AIMessage(content='', additional_kwargs={'function_call': {'arguments': '{"artist_name":"Taylor Swift","n":3}', 'name': 'ArtistSearch'}, 'refusal': None}, response_metadata={'token_usage': {'completion_tokens': 21, 'prompt_tokens': 118, 'total_tokens': 139, 'completion_tokens_details': {'accepted_prediction_tokens': 0, 'audio_tokens': 0, 'reasoning_tokens': 0, 'rejected_prediction_tokens': 0}, 'prompt_tokens_details': {'audio_tokens': 0, 'cached_tokens': 0}}, 'model_provider': 'openai', 'model_name': 'gpt-3.5-turbo-0125', 'system_fingerprint': None, 'id': 'chatcmpl-CbPjsVlqzeDAxi2Q6mgWGRCOzSaxE', 'service_tier': 'default', 'finish_reason': 'function_call', 'logprobs': None}, id='lc_run--bda971be-2a08-42d8-afbd-7d86595b12fa-0', usage_metadata={'input_tokens': 118, 'output_tokens': 21, 'total_tokens': 139, 'input_token_details': {'audio': 0, 'cache_read': 0}, 'output_token_details': {'audio': 0, 'reasoning': 0}})

In [None]:
# irrelevant input
model_with_functions.invoke("hi!")

AIMessage(content='Hello! How can I assist you today?', additional_kwargs={'refusal': None}, response_metadata={'token_usage': {'completion_tokens': 10, 'prompt_tokens': 111, 'total_tokens': 121, 'completion_tokens_details': {'accepted_prediction_tokens': 0, 'audio_tokens': 0, 'reasoning_tokens': 0, 'rejected_prediction_tokens': 0}, 'prompt_tokens_details': {'audio_tokens': 0, 'cached_tokens': 0}}, 'model_provider': 'openai', 'model_name': 'gpt-3.5-turbo-0125', 'system_fingerprint': None, 'id': 'chatcmpl-CbPjytXcqi4jRPalIf6bzlIXizBDL', 'service_tier': 'default', 'finish_reason': 'stop', 'logprobs': None}, id='lc_run--bd3340ec-2883-45fb-bef4-90eebf54879d-0', usage_metadata={'input_tokens': 111, 'output_tokens': 10, 'total_tokens': 121, 'input_token_details': {'audio': 0, 'cache_read': 0}, 'output_token_details': {'audio': 0, 'reasoning': 0}})
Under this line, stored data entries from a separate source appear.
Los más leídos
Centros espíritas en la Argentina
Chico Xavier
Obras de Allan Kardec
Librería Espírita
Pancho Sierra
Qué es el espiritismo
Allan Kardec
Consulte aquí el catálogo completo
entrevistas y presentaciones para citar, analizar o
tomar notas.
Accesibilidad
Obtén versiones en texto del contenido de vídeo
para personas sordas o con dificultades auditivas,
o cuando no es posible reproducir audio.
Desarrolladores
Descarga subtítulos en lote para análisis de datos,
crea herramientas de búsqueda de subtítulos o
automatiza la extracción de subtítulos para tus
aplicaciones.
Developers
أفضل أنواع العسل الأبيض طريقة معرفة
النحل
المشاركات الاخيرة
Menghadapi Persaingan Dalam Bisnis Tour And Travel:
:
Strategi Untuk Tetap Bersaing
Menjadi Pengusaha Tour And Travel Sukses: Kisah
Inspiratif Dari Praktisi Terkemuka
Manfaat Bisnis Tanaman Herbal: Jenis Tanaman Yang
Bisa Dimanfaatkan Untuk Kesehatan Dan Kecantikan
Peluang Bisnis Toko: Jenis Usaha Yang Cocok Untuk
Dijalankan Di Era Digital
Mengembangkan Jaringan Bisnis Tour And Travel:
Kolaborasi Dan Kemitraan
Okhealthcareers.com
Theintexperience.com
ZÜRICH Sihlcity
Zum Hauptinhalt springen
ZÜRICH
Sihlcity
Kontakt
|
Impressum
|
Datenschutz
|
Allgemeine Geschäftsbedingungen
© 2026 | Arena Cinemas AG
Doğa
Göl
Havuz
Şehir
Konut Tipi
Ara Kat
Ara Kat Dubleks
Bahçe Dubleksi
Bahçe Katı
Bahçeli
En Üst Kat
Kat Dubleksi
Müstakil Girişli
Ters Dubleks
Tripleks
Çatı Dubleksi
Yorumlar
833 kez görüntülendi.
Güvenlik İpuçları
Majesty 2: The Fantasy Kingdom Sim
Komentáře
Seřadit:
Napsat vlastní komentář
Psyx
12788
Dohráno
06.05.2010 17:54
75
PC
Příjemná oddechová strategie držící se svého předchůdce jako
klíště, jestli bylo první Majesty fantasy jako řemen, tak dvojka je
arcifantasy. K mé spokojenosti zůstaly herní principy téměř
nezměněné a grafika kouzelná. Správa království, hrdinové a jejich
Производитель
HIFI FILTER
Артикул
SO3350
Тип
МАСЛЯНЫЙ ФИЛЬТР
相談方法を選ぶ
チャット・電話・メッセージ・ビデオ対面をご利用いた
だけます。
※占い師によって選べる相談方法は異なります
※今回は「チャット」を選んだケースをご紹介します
In this notebook, we explored how the Pydantic approach can simplify and structure our workflow. We learned how to define Pydantic classes and convert them into OpenAI-compatible functions, highlighting why this approach is more robust and reliable than using plain Python classes. We also saw different ways to call functions with LLMs, including using chains, `bind` to embed functions into the model, forcing specific function calls, and providing multiple functions while letting the LLM choose the most appropriate one. Overall, this demonstrates a clean, structured, and flexible way to integrate function-calling into AI applications.